Merdeka.com – Air memiliki sumber energi air yang sangat esensial yakni dengan memanfaatkan sebagai penghasil energi listrik, atau biasa dikenal dengan Pembangkit Tenaga Listrik Air (PLTA). Air yang sangat berlimpah di indonesia juga dapat menjadi salah satu sumber energi baru terbarukan yang digagas oleh pemerintah Indonesia.
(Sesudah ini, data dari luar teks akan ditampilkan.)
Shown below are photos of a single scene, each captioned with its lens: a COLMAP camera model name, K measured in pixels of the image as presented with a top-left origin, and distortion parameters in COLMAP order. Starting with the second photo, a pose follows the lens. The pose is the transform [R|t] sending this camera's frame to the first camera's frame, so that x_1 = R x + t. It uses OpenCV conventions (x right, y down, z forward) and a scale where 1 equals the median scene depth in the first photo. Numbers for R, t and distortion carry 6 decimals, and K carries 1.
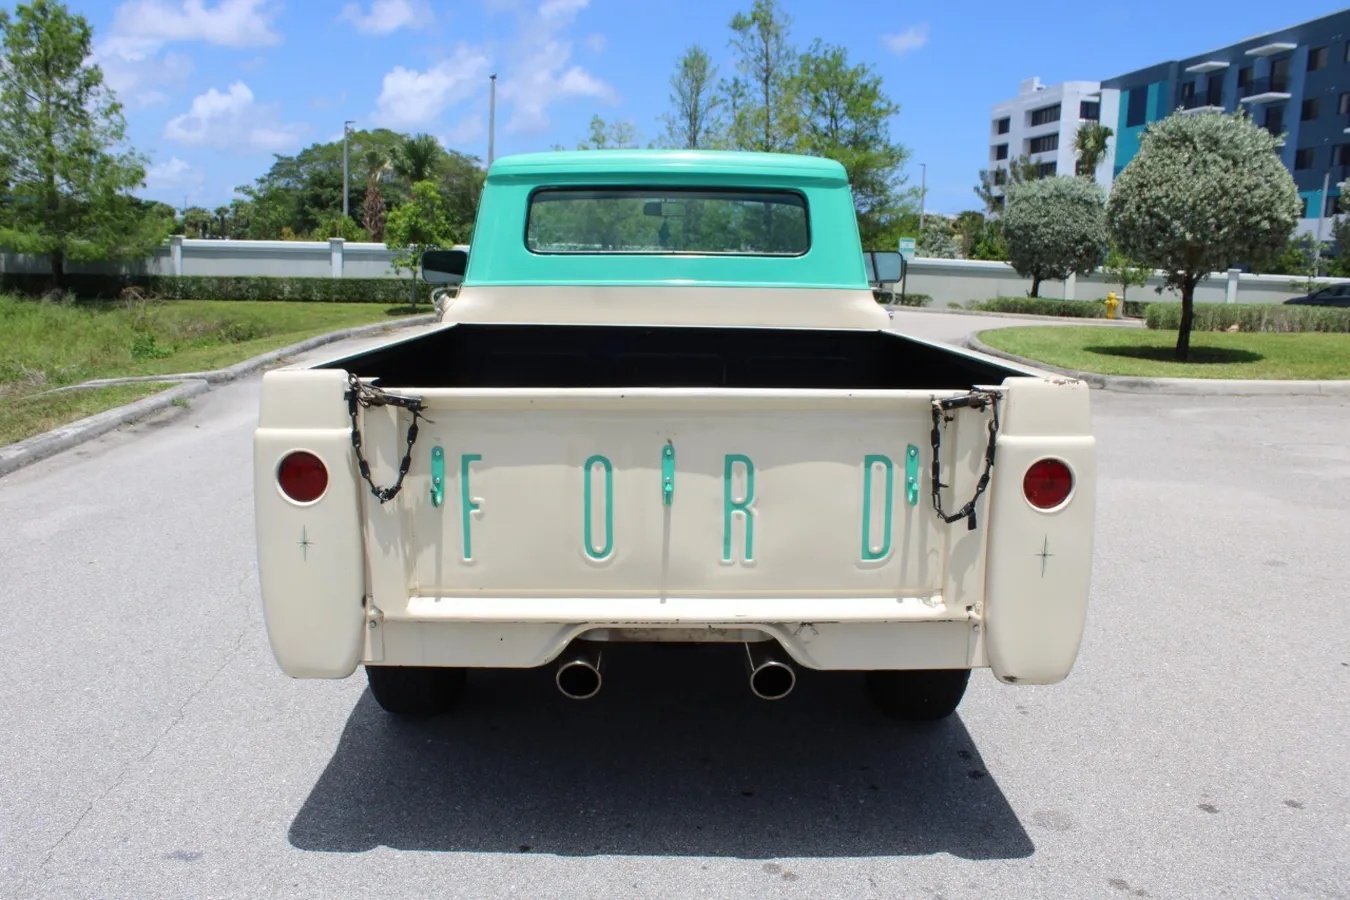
lens RADIAL K [[1096.2, 0, 672.3], [0, 1096.2, 448.9], [0, 0, 1]] dist [-0.133282, 0.093089]
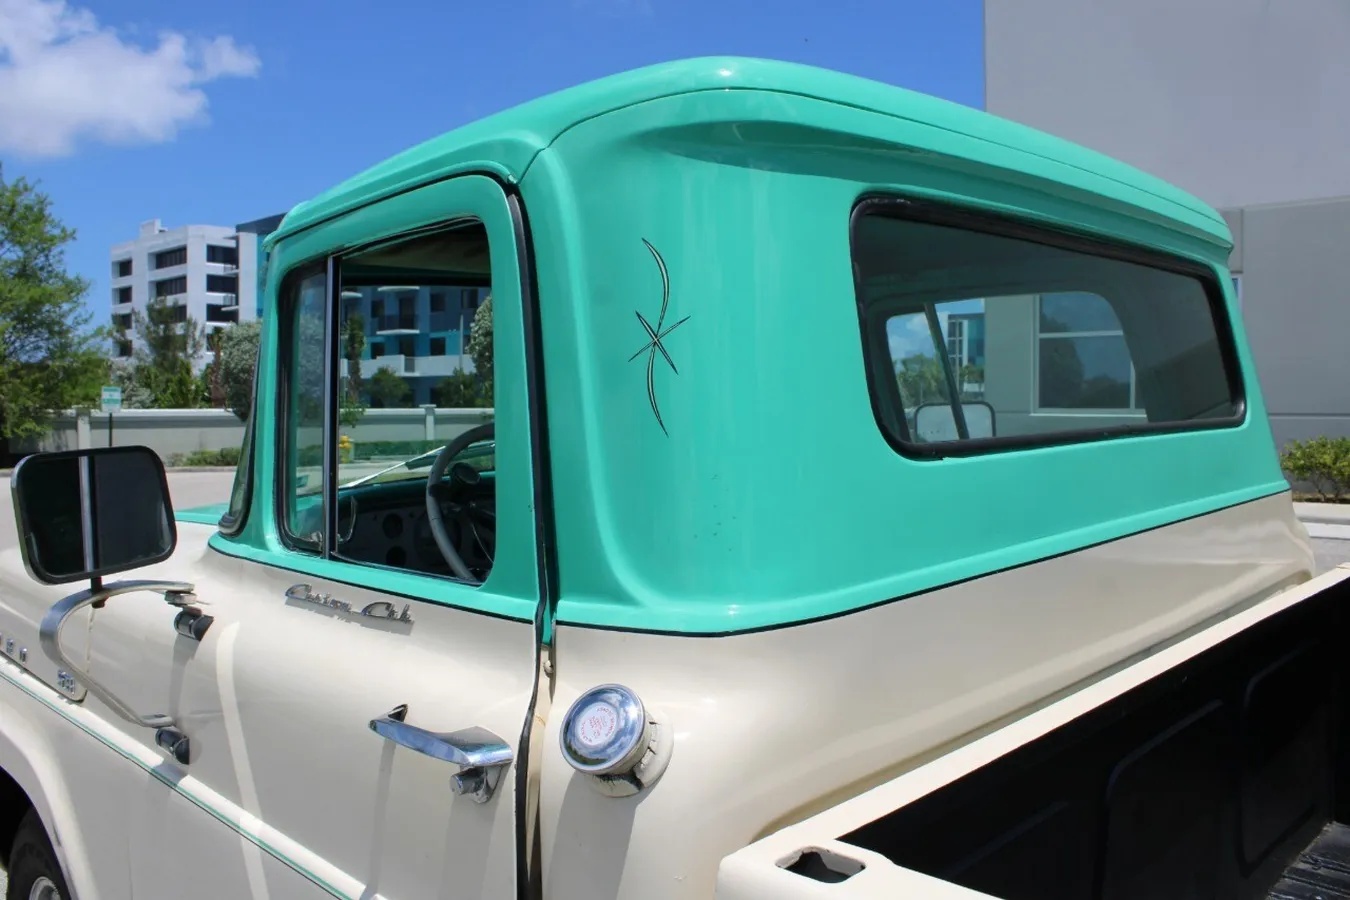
lens RADIAL K [[1096.2, 0, 681.8], [0, 1096.2, 450.7], [0, 0, 1]] dist [-0.133282, 0.093089]
pose [[0.713492, -0.059883, 0.698100, -0.039673], [0.149346, 0.986442, -0.068022, -0.020159], [-0.684562, 0.152792, 0.712762, 0.102079]]
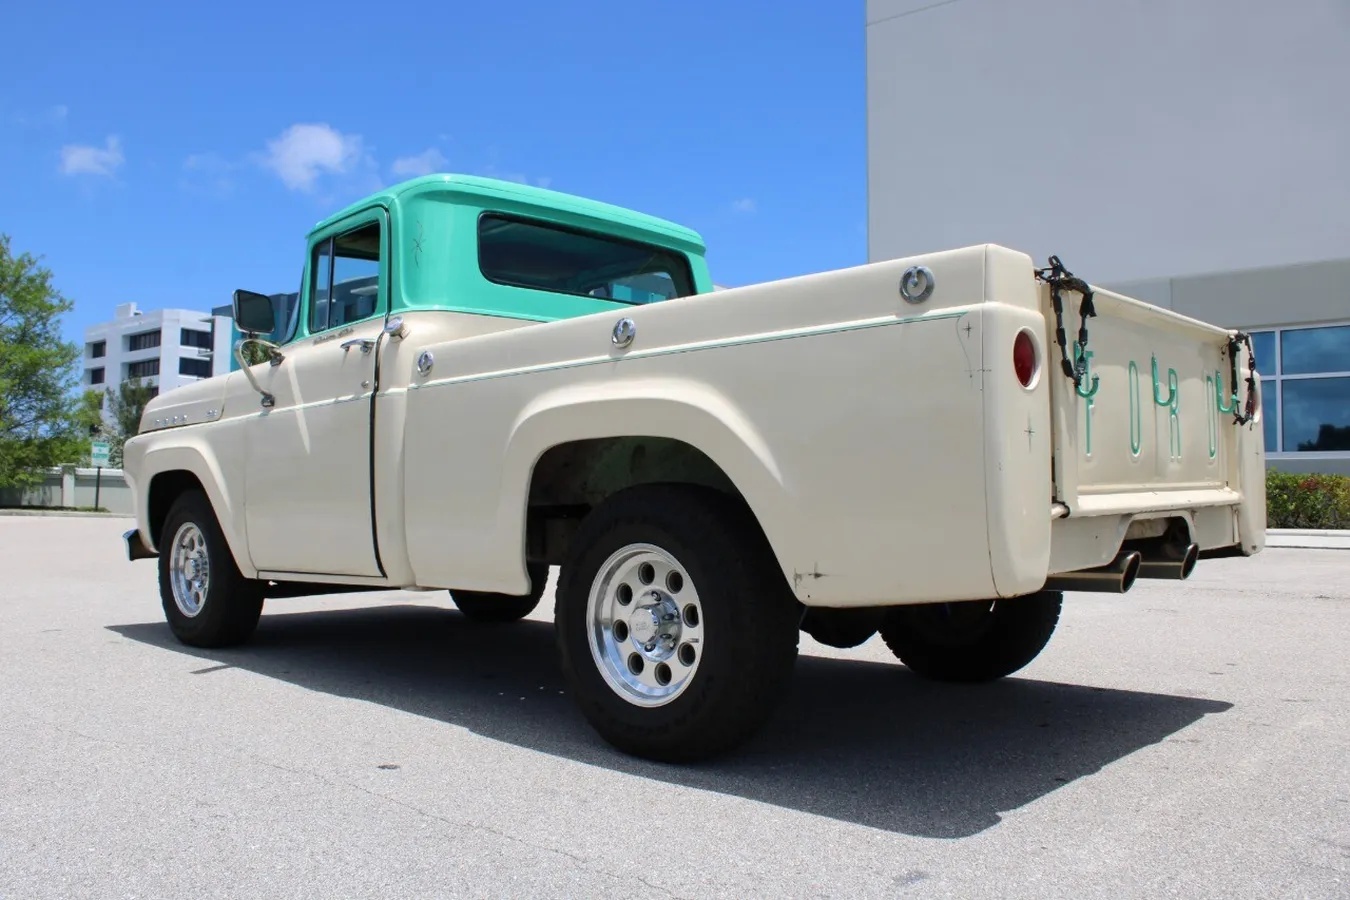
lens RADIAL K [[1096.2, 0, 683.1], [0, 1096.2, 449.2], [0, 0, 1]] dist [-0.133282, 0.093089]
pose [[0.693306, 0.011687, 0.720548, -0.077434], [0.139265, 0.978847, -0.149877, 0.012774], [-0.707058, 0.204258, 0.677014, 0.038299]]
Melansir dari beberapa sumber, PLTA di Indonesia pertama kali ada di Sulawesi Utara bertempat di Desa Tonsealama Kecamatan Tondano Utara, Kabupaten Minahasa. PLTA yang ada di sana merupakan PLTA tertua yang dimiliki Indonesia yang dibangun pada tahun 1912 yang sudah ada sejak masa jaman Belanda.

PLTA yang tersebar di Indonesia yakni salah satunya ada di daerah Jawa Barat, Jawa Tengah, Jawa Timur, Kalimantan Selatan, Sulawesi Utara, Sulawesi Selatan, Sulawesi Tengah, Bengkulu, Sumatera Utara, Aceh Tengah, Sumatera Barat, Riau, Lampung.
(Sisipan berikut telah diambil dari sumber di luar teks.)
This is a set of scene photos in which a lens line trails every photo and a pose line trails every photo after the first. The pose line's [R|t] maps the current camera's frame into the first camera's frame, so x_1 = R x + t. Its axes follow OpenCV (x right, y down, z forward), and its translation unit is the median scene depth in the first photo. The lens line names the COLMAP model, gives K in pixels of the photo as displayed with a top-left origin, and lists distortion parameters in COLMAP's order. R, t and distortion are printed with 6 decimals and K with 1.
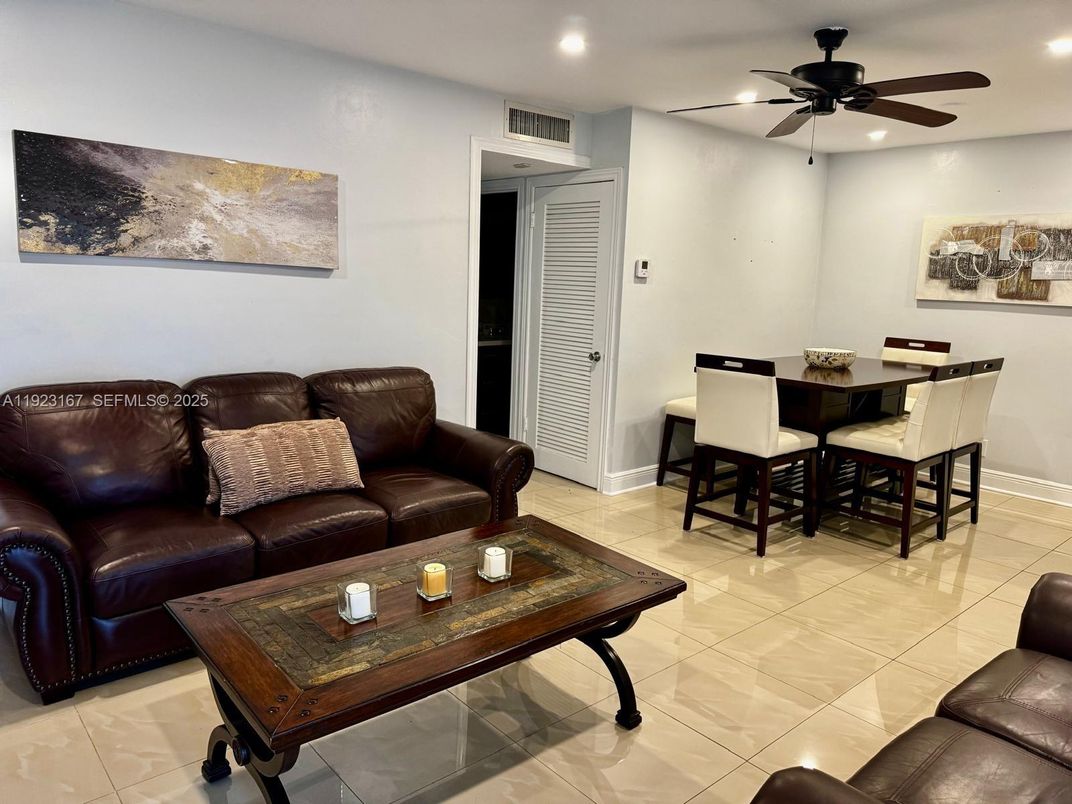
lens RADIAL K [[764.6, 0, 526.8], [0, 764.6, 403.4], [0, 0, 1]] dist [0.065720, -0.075899]
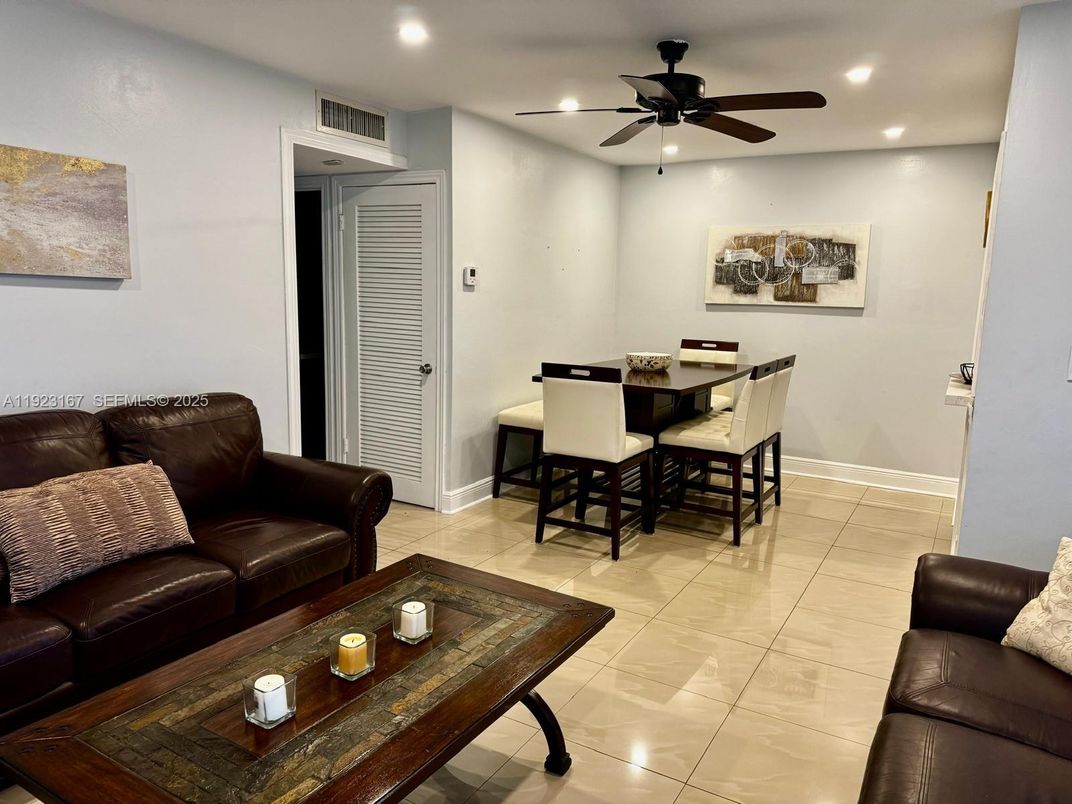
lens RADIAL K [[764.6, 0, 540.7], [0, 764.6, 408.9], [0, 0, 1]] dist [0.065720, -0.075899]
pose [[0.947104, -0.061574, 0.314963, -0.100434], [0.061076, 0.998067, 0.011459, -0.019125], [-0.315060, 0.008383, 0.949035, 0.077116]]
Berdasarkan data kementerian ESDM, saat ini jumlah Pembangkit Listrik Tenaga Air (PLTA): 4.621 MW, Pembangkit Listrik Tenaga Mikrohidro (PLTMH) dan Pembangkit Listrik Tenaga Minihidro (PLTM) sebesar 411 MW. Adapun potensinya sendiri mencapai PLTA 75.000 MW dan PLTMH dan PLTM 19.385 MW. Jadi masih sangat jauh yang sudah digunakan. Kalau prosentase untuk PLTA baru 6.17 persen dari potensi sedangkan PLTMH dan PLTM 2.12 persen.

Pembangkit listrik tenaga air merupakan penyokong terbesar pembangkit EBT. Pada 2021, gabungan pembangkit listrik tenaga air mencapai 6.601,9 MW. Berdasarkan Rencana Umum Energi Nasional 2017, potensi PLTA mencapai 94.476 MW. Dengan kapasitas yang sekarang, potensi PLTA yang termanfaatkan baru 6,99 persen.
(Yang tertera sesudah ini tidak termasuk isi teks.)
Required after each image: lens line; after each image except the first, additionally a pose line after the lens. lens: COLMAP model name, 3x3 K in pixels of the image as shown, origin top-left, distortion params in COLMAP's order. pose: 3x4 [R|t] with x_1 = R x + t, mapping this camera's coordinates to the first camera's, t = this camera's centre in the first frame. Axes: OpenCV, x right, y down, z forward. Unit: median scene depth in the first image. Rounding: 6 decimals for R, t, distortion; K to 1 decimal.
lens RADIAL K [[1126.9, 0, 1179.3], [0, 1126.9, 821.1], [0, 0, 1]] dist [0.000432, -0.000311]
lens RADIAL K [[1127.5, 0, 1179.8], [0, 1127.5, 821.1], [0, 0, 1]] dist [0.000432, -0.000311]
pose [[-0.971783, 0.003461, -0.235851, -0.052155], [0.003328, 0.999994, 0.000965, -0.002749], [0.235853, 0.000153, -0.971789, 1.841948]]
Meskipun terbilang kecil, sumbangan PLTA terhadap total kapasitas pembangkit EBT tergolong besar. Berdasarkan data Kementerian ESDM per 2021, kontribusi PLTA dalam EBT mencapai 59 persen. Dalam RUPTL 2021-2030 juga disebutkan bahwa PLN menargetkan penambahan kapasitas PLTA sebesar 3.150 MW.

Direktur Eksekutif Energy Watch, Mamit Setiawan mengatakan kendala yang dihadapi dalam PLA yakni terkait pembebasan lahan, biaya investasi yang tinggi, tarif listrik yang masih belum ekonomis. Sehingga ROR investasi jangka panjang serta belum ada regulasi sekelas Undang-undang yang mengatur tentang energi baru terbarukan.

“Adapun kendala yang sering dihadapi adalah terkait dengan pembebasan lahan di mana dibutuhkan lahan yang luas, biaya investasi tinggi, isu sosial di masyarakat, tarif listrik yang masih belum ekonomis sehingga ROR investasi jangka panjang dan belum adanya regulasi sekelas UU yang mengatur tentang energi baru dan terbarukan,” ujar Mamit kepada Merdeka.com, Minggu (11/12).